The World outside is a great and amazing place and when you’re just a dog, it can be so hard to contain your excitement when the humans opens the door to the great, wonderful outside. Good manners by the door is one of the most important things you can ever teach your dog. Both for safety reasons, but also because it makes trips outside so much more comfortable. Below I’ll go through a short protocol to teach your dog to wait by the door.
- Place an item of high value to your dog outside the door. For this exercise, I’m using a baby gate for illustrative purposes, but you can use any door. If your dog finds the outside itself truly exciting, you can skip using an item and just use the outside as a final reward
- Put your dog in a sit behind the door and wait for eye contact. It’s important to use high value treats for this, as the item or the outside simply is very very interesting to the dog. Put your hand on the door. reward for eye contact. You’ll want to reward, every time your dog looks at you.
- Slowly increase criteria by slowly opening the door, just a bit. Reward for eye contact. Should your dog loose focus, you simply close the door again.
- It’s important that you don’t open the door further than your dog can handle. This means that your dog needs to be able to maintain a sit, while you open the door. If your dog breaks the sit, or even dashes out the door, you have moved too fast. Should your dog do this, take a step back and only crack the door and reward for eye contact.
- Once your dog begins to understand that breaking eye contact causes the door to the outside to close, you can begin to increase criteria a bit more. This means keeping the door open and maintaining eye contact. It’s important that your dog understands that he is not to exit the door unless he is released to do so.

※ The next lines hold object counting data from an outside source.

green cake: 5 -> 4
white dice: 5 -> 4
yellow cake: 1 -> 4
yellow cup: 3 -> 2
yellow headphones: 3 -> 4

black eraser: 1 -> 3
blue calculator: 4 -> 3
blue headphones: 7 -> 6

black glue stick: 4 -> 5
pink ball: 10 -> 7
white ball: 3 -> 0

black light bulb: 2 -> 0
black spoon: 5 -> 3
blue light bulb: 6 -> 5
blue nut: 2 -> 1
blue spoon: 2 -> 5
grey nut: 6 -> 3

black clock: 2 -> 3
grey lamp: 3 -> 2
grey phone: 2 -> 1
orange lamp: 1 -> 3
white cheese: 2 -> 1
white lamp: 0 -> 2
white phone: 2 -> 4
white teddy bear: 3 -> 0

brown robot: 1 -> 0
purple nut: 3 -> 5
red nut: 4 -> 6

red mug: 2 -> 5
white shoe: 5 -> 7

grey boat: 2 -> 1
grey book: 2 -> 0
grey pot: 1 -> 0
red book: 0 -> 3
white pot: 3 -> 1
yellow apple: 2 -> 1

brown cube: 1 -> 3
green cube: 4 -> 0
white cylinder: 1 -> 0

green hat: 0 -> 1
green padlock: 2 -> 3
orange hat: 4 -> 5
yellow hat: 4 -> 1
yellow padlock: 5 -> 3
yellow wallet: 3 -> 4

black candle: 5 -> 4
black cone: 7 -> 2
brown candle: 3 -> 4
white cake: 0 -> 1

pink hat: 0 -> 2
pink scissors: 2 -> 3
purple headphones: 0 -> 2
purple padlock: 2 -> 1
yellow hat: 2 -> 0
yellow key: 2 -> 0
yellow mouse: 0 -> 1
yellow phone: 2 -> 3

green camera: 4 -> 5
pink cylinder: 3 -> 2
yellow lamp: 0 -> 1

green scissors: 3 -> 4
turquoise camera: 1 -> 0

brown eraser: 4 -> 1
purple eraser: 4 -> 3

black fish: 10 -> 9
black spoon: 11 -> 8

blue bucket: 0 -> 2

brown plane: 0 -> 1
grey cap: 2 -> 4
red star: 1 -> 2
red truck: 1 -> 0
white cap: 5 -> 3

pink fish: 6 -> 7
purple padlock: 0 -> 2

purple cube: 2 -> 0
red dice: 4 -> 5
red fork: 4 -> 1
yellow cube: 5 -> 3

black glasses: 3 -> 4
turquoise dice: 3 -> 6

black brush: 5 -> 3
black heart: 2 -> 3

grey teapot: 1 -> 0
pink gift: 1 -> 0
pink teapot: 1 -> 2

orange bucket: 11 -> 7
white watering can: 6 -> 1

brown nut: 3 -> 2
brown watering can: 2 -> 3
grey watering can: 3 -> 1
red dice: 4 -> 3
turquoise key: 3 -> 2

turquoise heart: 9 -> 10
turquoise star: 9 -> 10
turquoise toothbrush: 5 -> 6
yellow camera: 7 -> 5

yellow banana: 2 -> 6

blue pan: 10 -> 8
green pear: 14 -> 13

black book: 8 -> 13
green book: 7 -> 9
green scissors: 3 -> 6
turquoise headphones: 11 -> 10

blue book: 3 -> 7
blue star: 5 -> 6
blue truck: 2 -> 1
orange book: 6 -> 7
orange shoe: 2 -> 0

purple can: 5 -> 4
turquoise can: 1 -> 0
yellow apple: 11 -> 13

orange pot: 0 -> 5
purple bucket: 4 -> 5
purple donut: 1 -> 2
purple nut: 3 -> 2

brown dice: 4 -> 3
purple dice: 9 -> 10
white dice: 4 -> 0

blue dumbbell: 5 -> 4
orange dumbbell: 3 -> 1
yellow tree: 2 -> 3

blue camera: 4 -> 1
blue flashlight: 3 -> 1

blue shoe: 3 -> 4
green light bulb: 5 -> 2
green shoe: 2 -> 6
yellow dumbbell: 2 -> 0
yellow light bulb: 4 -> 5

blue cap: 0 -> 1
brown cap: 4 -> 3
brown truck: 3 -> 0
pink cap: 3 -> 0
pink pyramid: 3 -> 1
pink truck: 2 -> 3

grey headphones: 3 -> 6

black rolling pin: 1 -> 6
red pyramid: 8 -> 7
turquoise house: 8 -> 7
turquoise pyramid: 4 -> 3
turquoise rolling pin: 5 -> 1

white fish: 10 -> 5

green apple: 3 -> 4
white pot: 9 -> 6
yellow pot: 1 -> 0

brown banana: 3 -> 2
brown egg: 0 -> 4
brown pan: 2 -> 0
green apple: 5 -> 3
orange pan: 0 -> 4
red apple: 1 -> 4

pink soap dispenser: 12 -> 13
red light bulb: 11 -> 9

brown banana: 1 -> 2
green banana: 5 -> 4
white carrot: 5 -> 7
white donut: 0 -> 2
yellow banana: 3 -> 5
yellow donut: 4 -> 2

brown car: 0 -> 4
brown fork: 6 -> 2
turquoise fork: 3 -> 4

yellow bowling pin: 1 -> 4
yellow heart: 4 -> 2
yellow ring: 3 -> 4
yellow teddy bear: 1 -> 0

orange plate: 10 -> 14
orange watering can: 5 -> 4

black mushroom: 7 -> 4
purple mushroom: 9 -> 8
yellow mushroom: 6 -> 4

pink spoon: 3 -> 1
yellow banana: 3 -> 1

- When you have established the connection between the open door and eye contact, it’s time to raise criteria again. This is done by beginning to step out of the door. Start with one foot and reward for contact. Repeat a few times before adding the other foot and eventually can take a full step out of the door. I prefer to end these exercises with the high value item we started off with outside. If you didn’t use an item, getting to run out is just as fine as a reward. This helps keeping the dog motivated. If we reward with the things he wants the most, it’s more likely that the dog makes the connection that waiting politely means we’ll go out eventually.